Even with a phaser rifle, how many enemies equipped with ranged weapons can Riker take on his own, at the same time? That number's probably going to clock in at less than a thousand.
K
King
Posts: 6487
Joined: Fri Mar 07, 2008 7:54 pm

Post by K »

hyzmarca wrote:
K wrote: Star Trek is a classic example of "Low Character Level in a High Fantasy setting." The results and plots and tools are all high fantasy, but no one really thinks that Riker can take on more then 3-4 average guy guards trying to beat him up.
Yeah, but Riker has Giant Starship as a class feature. He doesn't need to be able to take on more than 3 or 4 average guards when he could just as easily slap his pin and call down an orbital phaser strike that stuns (or disintegrates, if he's being a dick) half the city
It's not a class feature. It's a setting feature (High Fantasy in Space to be specific).

I mean, when Riker is in a shuttlecraft or sipping a synth-ale in a DS9 bar, his ability to manipulate a setting feature (top-line starships) doesn't exist. It doesn't even exist when he's in his quarters on the ship or down in Engineering.

It only exists when he's on the bridge or in a very specific situation where can can communicate with the ship and the people on the ship aren't doing something more important (like following the Captain's orders or in the middle of a fight or something).

It's no different than having a king owe you a favor or knowing the location of a pool of water that can be used for scrying. It's not your ability, even if you can use it in very specific circumstances.

His ability to auto-win vs. 1-2 guards is totally a class ability, though. His understanding of tech is an ability because he can use it in multiple settings (to fix ships or open doors on abandoned space stations, for example).
Krusk
Knight-Baron
Posts: 601
Joined: Sat Oct 16, 2010 3:56 pm

Post by Krusk »

Chamomile wrote:Which means my point, from the very beginning, has only been that high-level source material is vanishingly rare and that his assumption is stupid. There really is a dearth of high level material in the source.
Don't be stupid. You said
Chamomile wrote:
Krusk wrote:I assume when someone complains about the source material not supporting something, they mean "Peter Jacksons Lord ofthe Rings movies".

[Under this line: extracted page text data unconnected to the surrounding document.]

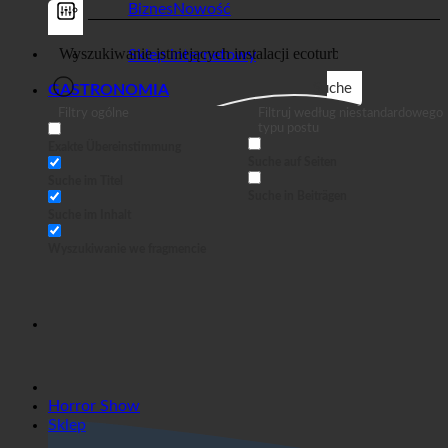
Sklep
Biznes
Sklep internetowy
Suche
GASTRONOMIA
Filtry ogólne
Filtruj według niestandardowego
typu postu
Exakte Übereinstimmung
Suche auf Seiten
Suche im Titel
Suche in Beiträgen
Suche im Inhalt
Wyszukiwanie we fragmencie
Horror Show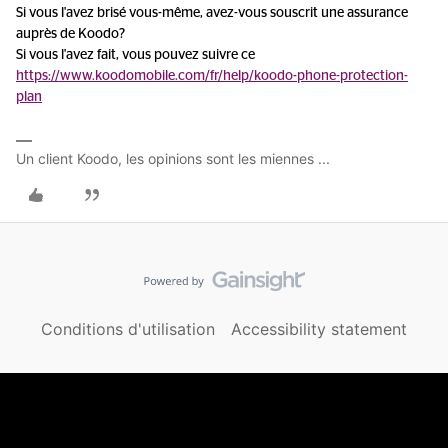
Si vous l'avez brisé vous-même, avez-vous souscrit une assurance
auprès de Koodo?
Si vous l'avez fait, vous pouvez suivre ce
https://www.koodomobile.com/fr/help/koodo-phone-protection-
plan
Un client Koodo, les opinions sont les miennes ...
Conditions d'utilisation
Accessibility statement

To that extent, i agree. High level dnd does not support aragorn, legolas, gimli or frodo.
Okay, give me any piece of fantasy fiction that has ever existed, up to and including myths, that supports high-level D&D storytelling but is not directly based off of a D&D setting.
We listed tons of them. Then you started goal shifting saying our stuff was too obscure, you hadn't read it, or that you really meant that it had to be 90% of the setting.

You said list any. We listed tons and called you dumb. You got mad and said ours didn't count.